About the 40 Days and 40 Mics project
For lent this year I decided that I was giving up not doing comedy. I wasn’t sure what this would look like, especially since I’m technically Jewish, but I suspected that it would involve a show a night.
At least one show a night! I declared, to no one in particular.
I live in NYC; maybe I should do more than one. Isn’t that the whole reason I moved here? The goal was to be onstage more than I was in my small town of Aspen, Colorado. I got here about a year ago, went to one open mic, and pretty much immediately lost my mind (more on that later in the blog) so any level of commitment would be an improvement.
They say your first year in NYC is hard. They are understating it.
I figured I’d show up, flash my bartending resume (which includes Nobu – the fanciest, most expensive, highest-end, celebrity-infused chain in the world), and get a job that would support me without cutting too deep into my stand up time. Ha! That was the city’s first joke (NYC: 1, Alexa: 0). Fifteen months later, I’ve gone through my savings, am hugely in debt, and don’t have much to show for my efforts.
I need to step up my game.
So lent came and I started. I got online and looked up open mics to fill in the gaps in my schedule and charged up my unlimited metro card and went on my way. Wandering into strange rooms with microphones, multiple shows a night, introducing myself to strangers who ran the gamut between wanting to take me under their wing and wanting to show me my place between the abandoned umbrellas and the sandwich bags of dog poop, (“If you don’t have experience in New York, it doesn’t really count,” I was told repeatedly. Most often by the least funny person in the room.) Still, I was on a roll, until I read about the fact that lent is really 46 days and you get Sundays off.
So I don’t have to do 40 days in a row? That seems like a scam. One day off rolled into two rolled into a week…you get the idea. My game fell apart.
And then I remembered that I’m not Catholic, so I’m not locked into the rules of lent. I decided to start over and keep a log, which in modern times is a blog and gets posted online. At least at the end I’ll have a record of the experience. And, did the tree really fall in the woods if there was no photo tweet instagrammed to a Facebook profile?

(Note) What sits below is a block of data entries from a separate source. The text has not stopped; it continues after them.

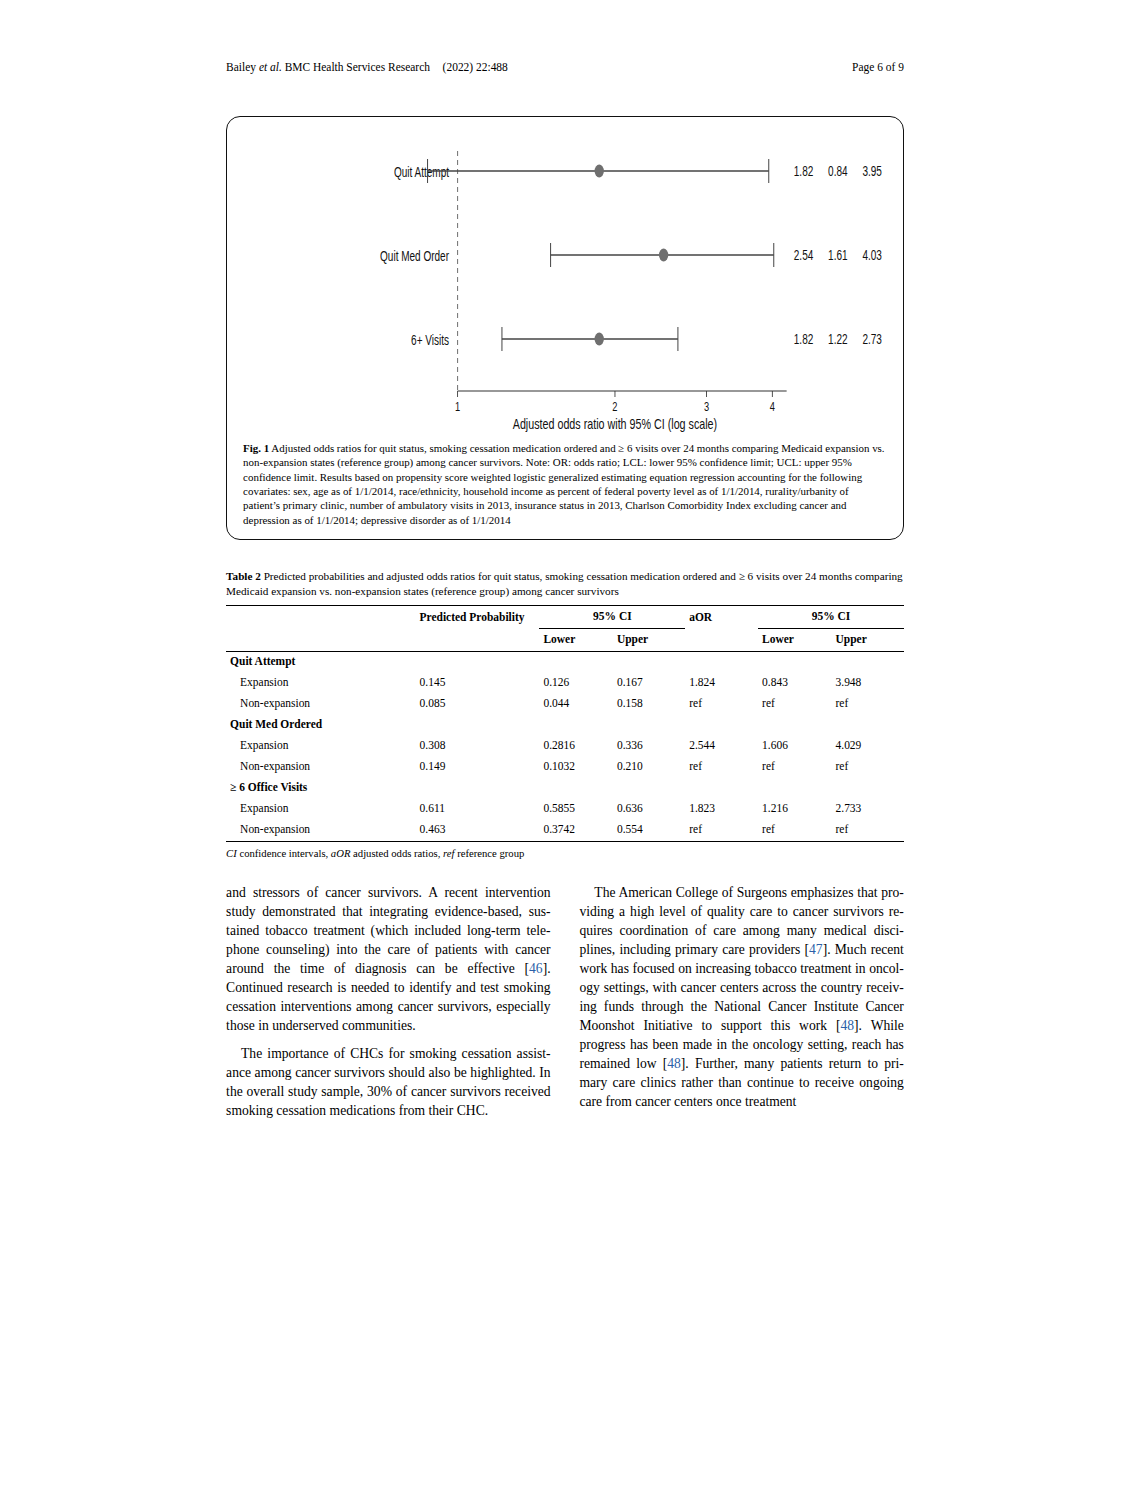Bailey et al. BMC Health Services Research(2022) 22:488
Page 6 of 9
1 2 3 4 Row 1: Quit Attempt OR 1.82 (0.84 - 3.95) Quit Attempt 1.82 0.84 3.95 Quit Med Order 2.54 1.61 4.03 6+ Visits 1.82 1.22 2.73 Adjusted odds ratio with 95% CI (log scale)
Fig. 1 Adjusted odds ratios for quit status, smoking cessation medication ordered and ≥ 6 visits over 24 months comparing Medicaid expansion vs. non-expansion states (reference group) among cancer survivors. Note: OR: odds ratio; LCL: lower 95% confidence limit; UCL: upper 95% confidence limit. Results based on propensity score weighted logistic generalized estimating equation regression accounting for the following covariates: sex, age as of 1/1/2014, race/ethnicity, household income as percent of federal poverty level as of 1/1/2014, rurality/urbanity of patient’s primary clinic, number of ambulatory visits in 2013, insurance status in 2013, Charlson Comorbidity Index excluding cancer and depression as of 1/1/2014; depressive disorder as of 1/1/2014
Table 2 Predicted probabilities and adjusted odds ratios for quit status, smoking cessation medication ordered and ≥ 6 visits over 24 months comparing Medicaid expansion vs. non-expansion states (reference group) among cancer survivors
| | Predicted Probability | 95% CI | aOR | 95% CI |
| --- | --- | --- | --- | --- |
| | | Lower | Upper | | Lower | Upper |
| Quit Attempt | | | | | | |
| Expansion | 0.145 | 0.126 | 0.167 | 1.824 | 0.843 | 3.948 |
| Non-expansion | 0.085 | 0.044 | 0.158 | ref | ref | ref |
| Quit Med Ordered | | | | | | |
| Expansion | 0.308 | 0.2816 | 0.336 | 2.544 | 1.606 | 4.029 |
| Non-expansion | 0.149 | 0.1032 | 0.210 | ref | ref | ref |
| ≥ 6 Office Visits | | | | | | |
| Expansion | 0.611 | 0.5855 | 0.636 | 1.823 | 1.216 | 2.733 |
| Non-expansion | 0.463 | 0.3742 | 0.554 | ref | ref | ref |
CI confidence intervals, aOR adjusted odds ratios, ref reference group
and stressors of cancer survivors. A recent intervention study demonstrated that integrating evidence-based, sustained tobacco treatment (which included long-term telephone counseling) into the care of patients with cancer around the time of diagnosis can be effective [46]. Continued research is needed to identify and test smoking cessation interventions among cancer survivors, especially those in underserved communities.
The importance of CHCs for smoking cessation assistance among cancer survivors should also be highlighted. In the overall study sample, 30% of cancer survivors received smoking cessation medications from their CHC.
The American College of Surgeons emphasizes that providing a high level of quality care to cancer survivors requires coordination of care among many medical disciplines, including primary care providers [47]. Much recent work has focused on increasing tobacco treatment in oncology settings, with cancer centers across the country receiving funds through the National Cancer Institute Cancer Moonshot Initiative to support this work [48]. While progress has been made in the oncology setting, reach has remained low [48]. Further, many patients return to primary care clinics rather than continue to receive ongoing care from cancer centers once treatment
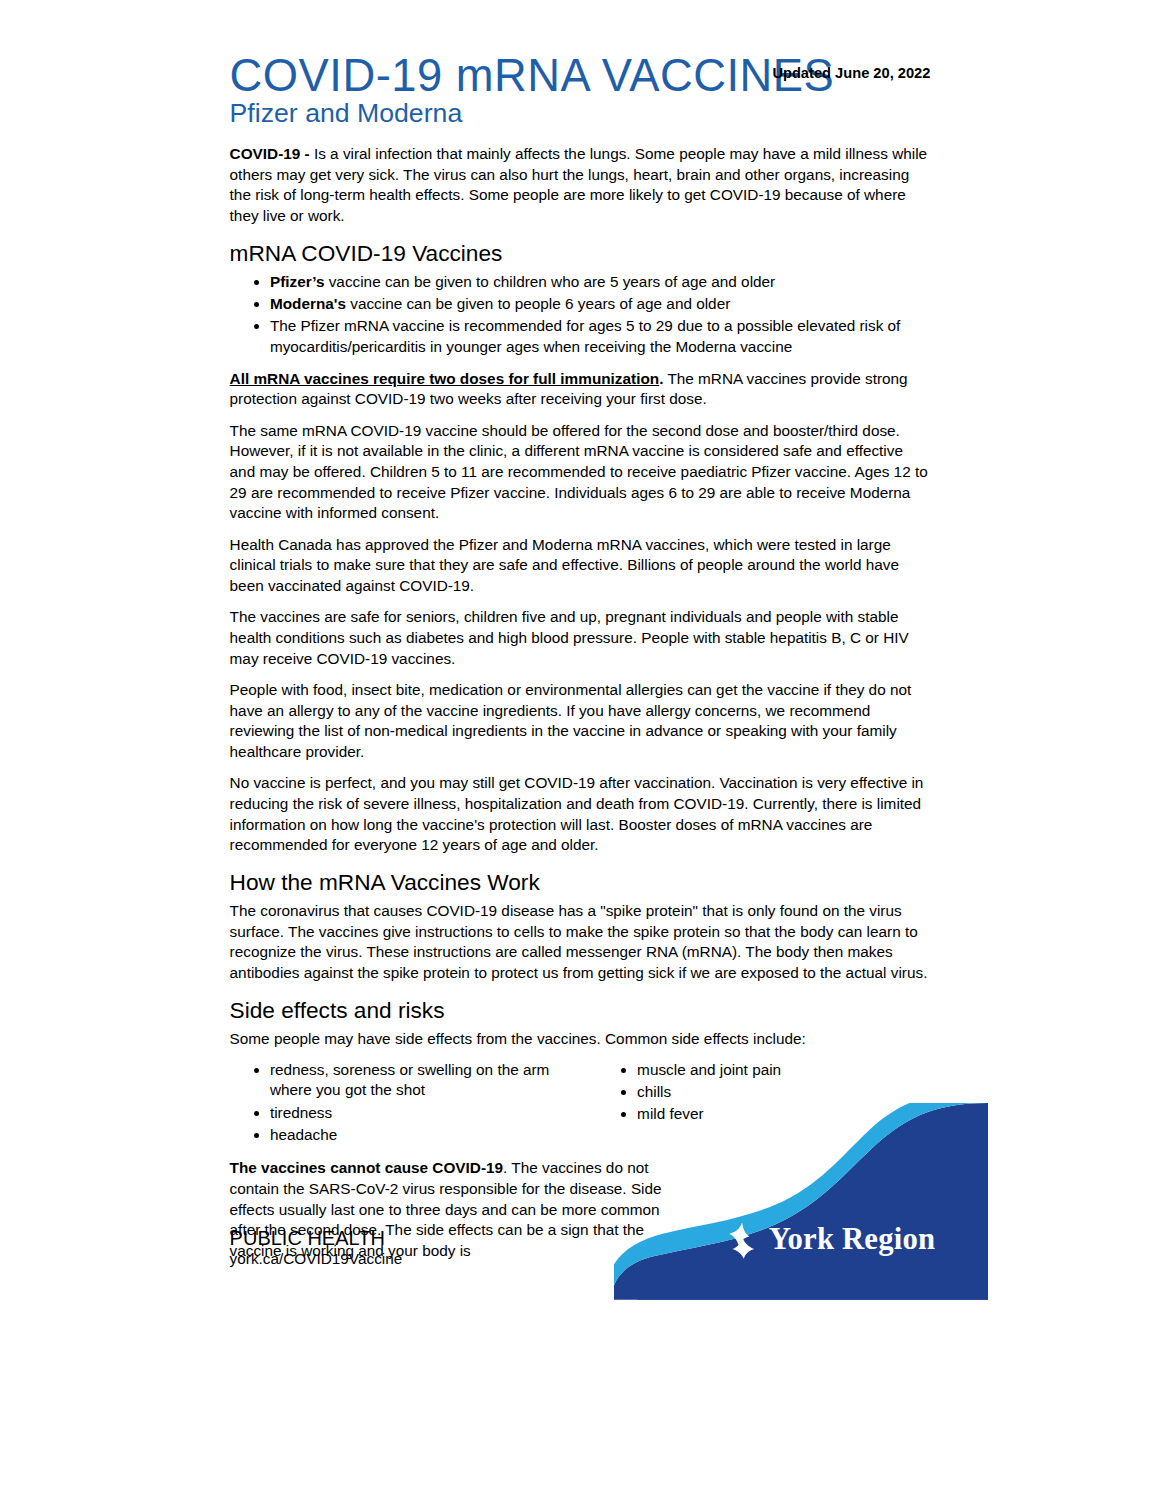COVID-19 mRNA VACCINES
Updated June 20, 2022
Pfizer and Moderna
COVID-19 - Is a viral infection that mainly affects the lungs. Some people may have a mild illness while others may get very sick. The virus can also hurt the lungs, heart, brain and other organs, increasing the risk of long-term health effects. Some people are more likely to get COVID-19 because of where they live or work.
mRNA COVID-19 Vaccines
Pfizer’s vaccine can be given to children who are 5 years of age and older
Moderna's vaccine can be given to people 6 years of age and older
The Pfizer mRNA vaccine is recommended for ages 5 to 29 due to a possible elevated risk of myocarditis/pericarditis in younger ages when receiving the Moderna vaccine
All mRNA vaccines require two doses for full immunization. The mRNA vaccines provide strong protection against COVID-19 two weeks after receiving your first dose.
The same mRNA COVID-19 vaccine should be offered for the second dose and booster/third dose. However, if it is not available in the clinic, a different mRNA vaccine is considered safe and effective and may be offered. Children 5 to 11 are recommended to receive paediatric Pfizer vaccine. Ages 12 to 29 are recommended to receive Pfizer vaccine. Individuals ages 6 to 29 are able to receive Moderna vaccine with informed consent.
Health Canada has approved the Pfizer and Moderna mRNA vaccines, which were tested in large clinical trials to make sure that they are safe and effective. Billions of people around the world have been vaccinated against COVID-19.
The vaccines are safe for seniors, children five and up, pregnant individuals and people with stable health conditions such as diabetes and high blood pressure. People with stable hepatitis B, C or HIV may receive COVID-19 vaccines.
People with food, insect bite, medication or environmental allergies can get the vaccine if they do not have an allergy to any of the vaccine ingredients. If you have allergy concerns, we recommend reviewing the list of non-medical ingredients in the vaccine in advance or speaking with your family healthcare provider.
No vaccine is perfect, and you may still get COVID-19 after vaccination. Vaccination is very effective in reducing the risk of severe illness, hospitalization and death from COVID-19. Currently, there is limited information on how long the vaccine's protection will last. Booster doses of mRNA vaccines are recommended for everyone 12 years of age and older.
How the mRNA Vaccines Work
The coronavirus that causes COVID-19 disease has a "spike protein" that is only found on the virus surface. The vaccines give instructions to cells to make the spike protein so that the body can learn to recognize the virus. These instructions are called messenger RNA (mRNA). The body then makes antibodies against the spike protein to protect us from getting sick if we are exposed to the actual virus.
Side effects and risks
Some people may have side effects from the vaccines. Common side effects include:
redness, soreness or swelling on the arm where you got the shot
tiredness
headache
muscle and joint pain
chills
mild fever
The vaccines cannot cause COVID-19. The vaccines do not contain the SARS-CoV-2 virus responsible for the disease. Side effects usually last one to three days and can be more common after the second dose. The side effects can be a sign that the vaccine is working and your body is
York Region
PUBLIC HEALTH
york.ca/COVID19Vaccine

How did I pick these 40 days? Well, I pretty much have enough money to cover my rent and meager food consumption through the month of April and then I’ve got to figure out something else. My parents want me to move back to Aspen and I don’t want to leave New York without feeling like I gave it a real try. (Full disclosure: they’ve wanted that since the day my Chevy Blazer rolled west on CO-82 and are willing to send me money, but only if I use it to get back home.)
I also see that going homeless in New York isn’t the wisest decision if I don’t have a plan (more on that later, too). Some of you are reading this and thinking that the period should have come after the word decision. You might be right. Either way, sustained by a combination of Ramen and Internet dates, I am going strong for the next 40 days and leaving the rest to fate.
Why 40 days?
Forty is significant in the Bible as a period of testing – Moses spent 40 days on Mount Sinai, the rains fell for 40 days, Goliath tortured the Israelites for 40 days until David stepped up…and that’s just the Jews. Mohammed, Buddha, and Jesus each fasted for 40 days. In pop-culture/self-help, Morgan Spurlock and Gretchen Rubin agree that 40 days is a sufficient amount of time to change a habit. Egyptians believe that it takes 40 days for the soul to be fixed in the body. And then there’s an Arabic proverb that says: To understand a people, you must live among them for 40 days. The Alexa variation on that proverb is that, to understand me, and my desire to be a comedian, I’m going to do 40 standup shows in 40 days.
I’m making up my own rules.
1. Get on stage every night.
2. If I don’t get on stage one night, I need to do two another night to make up for it.
3. Write a blog about the experience.